# What makes your life easier in the pits?



## gregw (Apr 2, 2006)

Since I'm planning on doing some traveling this season and no longer have a truck I've been looking for portable pit tables that will fit in my car. Then I started thinking, what else makes lugging your gear around easier or even setting up and being organized once you get there?

I've seen threads on pit boxes and the like, just wondering if anyone else has stumbled across any other "why didn't I think of that" solutions.


----------



## MK Race (Oct 6, 1998)

My 19 year old son.

He hustles the stuff in and out and corner marshalls and I wrench his car.:thumbsup:


----------



## Richie95 (Dec 5, 2009)

First off...folding tables can be bought at your local WalMart for about $40

I have 4 things I use that fit in my 95 Honda Civic with no problem. First box I have is a big plastic box I've had for about 10 years. It holds:

Starter box
Gallon of fuel
Cleaners(simple green, brake clean, ect.....)
And all of my boxes for parts, gears, motors, batteries, ect.....

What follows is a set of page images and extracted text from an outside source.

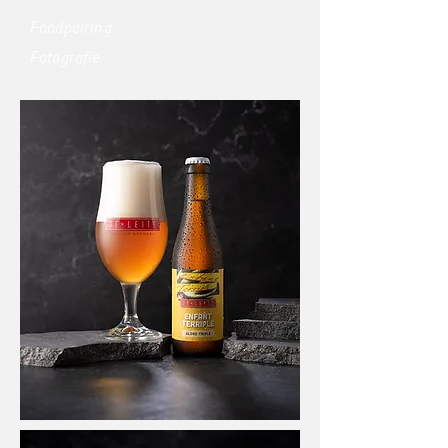
Foodpairing
Fotografie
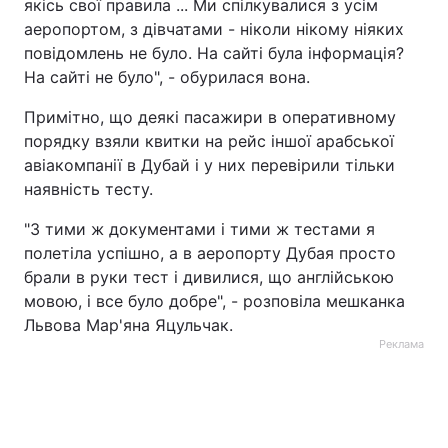
якісь свої правила ... Ми спілкувалися з усім
аеропортом, з дівчатами - ніколи нікому ніяких
Тема оформлення
повідомлень не було. На сайті була інформація?
На сайті не було", - обурилася вона.
Примітно, що деякі пасажири в оперативному
порядку взяли квитки на рейс іншої арабської
авіакомпанії в Дубай і у них перевірили тільки
наявність тесту.
"З тими ж документами і тими ж тестами я
полетіла успішно, а в аеропорту Дубая просто
брали в руки тест і дивилися, що англійською
мовою, і все було добре", - розповіла мешканка
Львова Мар'яна Яцульчак.
Реклама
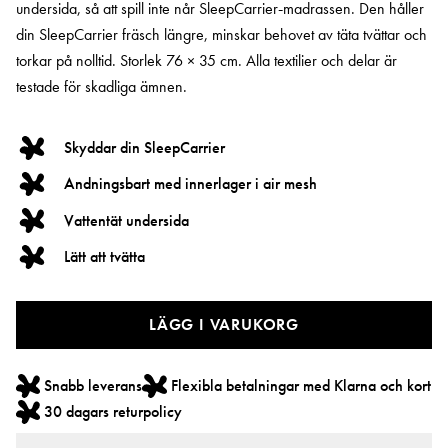
undersida, så att spill inte når SleepCarrier‑madrassen. Den håller
din SleepCarrier fräsch längre, minskar behovet av täta tvättar och
torkar på nolltid. Storlek 76 × 35 cm. Alla textilier och delar är
testade för skadliga ämnen.
Skyddar din SleepCarrier
Andningsbart med innerlager i air mesh
Vattentät undersida
Lätt att tvätta
LÄGG I VARUKORG
Snabb leverans
Flexibla betalningar med Klarna och kort
30 dagars returpolicy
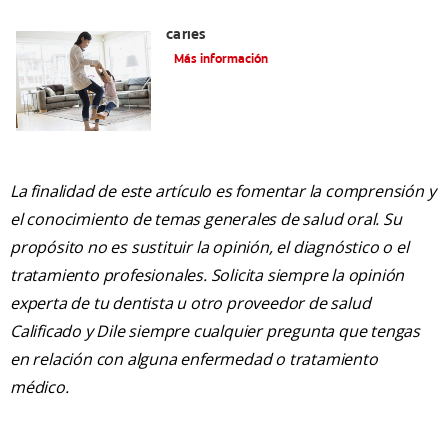
La mejor crema dental para niños con
caries
Más información
La finalidad de este artículo es fomentar la comprensión y
el conocimiento de temas generales de salud oral. Su
propósito no es sustituir la opinión, el diagnóstico o el
tratamiento profesionales. Solicita siempre la opinión
experta de tu dentista u otro proveedor de salud
Calificado y Dile siempre cualquier pregunta que tengas
en relación con alguna enfermedad o tratamiento
médico.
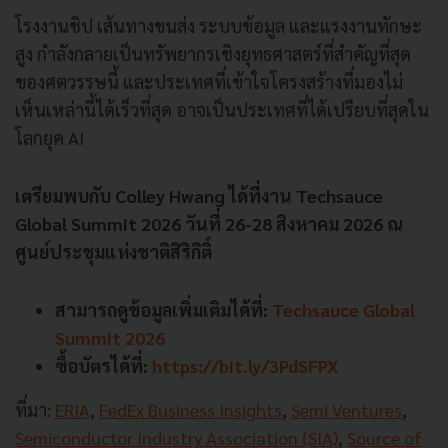
โรงงานชิป เส้นทางขนส่ง ระบบข้อมูล และแรงงานทักษะ
สูง กำลังกลายเป็นทรัพยากรเชิงยุทธศาสตร์ที่สำคัญที่สุด
ของศตวรรษนี้ และประเทศที่เข้าใจโครงสร้างที่มองไม่
เห็นเหล่านี้ได้เร็วที่สุด อาจเป็นประเทศที่ได้เปรียบที่สุดใน
โลกยุค AI
เตรียมพบกับ Colley Hwang ได้ที่งาน Techsauce
Global Summit 2026 วันที่ 26-28 สิงหาคม 2026 ณ
ศูนย์ประชุมแห่งชาติสิริกิติ์
สามารถดูข้อมูลเพิ่มเติมได้ที่:
Techsauce Global
Summit 2026
ซื้อบัตรได้ที่:
https://bit.ly/3PdSFPX
ที่มา:
ERIA
,
FedEx Business Insights
,
Semi Ventures
,
Semiconductor Industry Association (SIA)
,
Source of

2nd box is a ReVtech Pit Bag with 3 compartments
Tires in RC Speedshop Tire Tubes
Power Supply
Chargers
Rags 
Large hand tools

3rd is a Plano Tackle box from a long time ago. The style is still made but its a little different now. It holds all my wrenches and smaller hand tools in the drawers. I keep my dremel, soldering iron, servo tape, calipers and scales in the top

And lastly I have a JConepts Car Hauler that I carry 3 cars in. Its a bit of a hassle getting that in the back seat but it sure is nice to have


----------



## jgullo53 (Jun 26, 2008)

consolidation of all your stuff. if u sit back you can look at stuff you need and dont need, i try to travel with friends alot, say for example if u are running nitro have one person bring a bump box and leave the other one at home, simple things like that. folding tables and chairs are a must haha...


----------



## edonsohc (Jun 9, 2010)

my brother and i bought a 6x12 trailer. made things so much easier. lol. have everything at the track that way. the only problem is we need a bigger trailer. between him, my kids, our dad, and a couple of friends that usually go with us, we are out of room again.:lol:


----------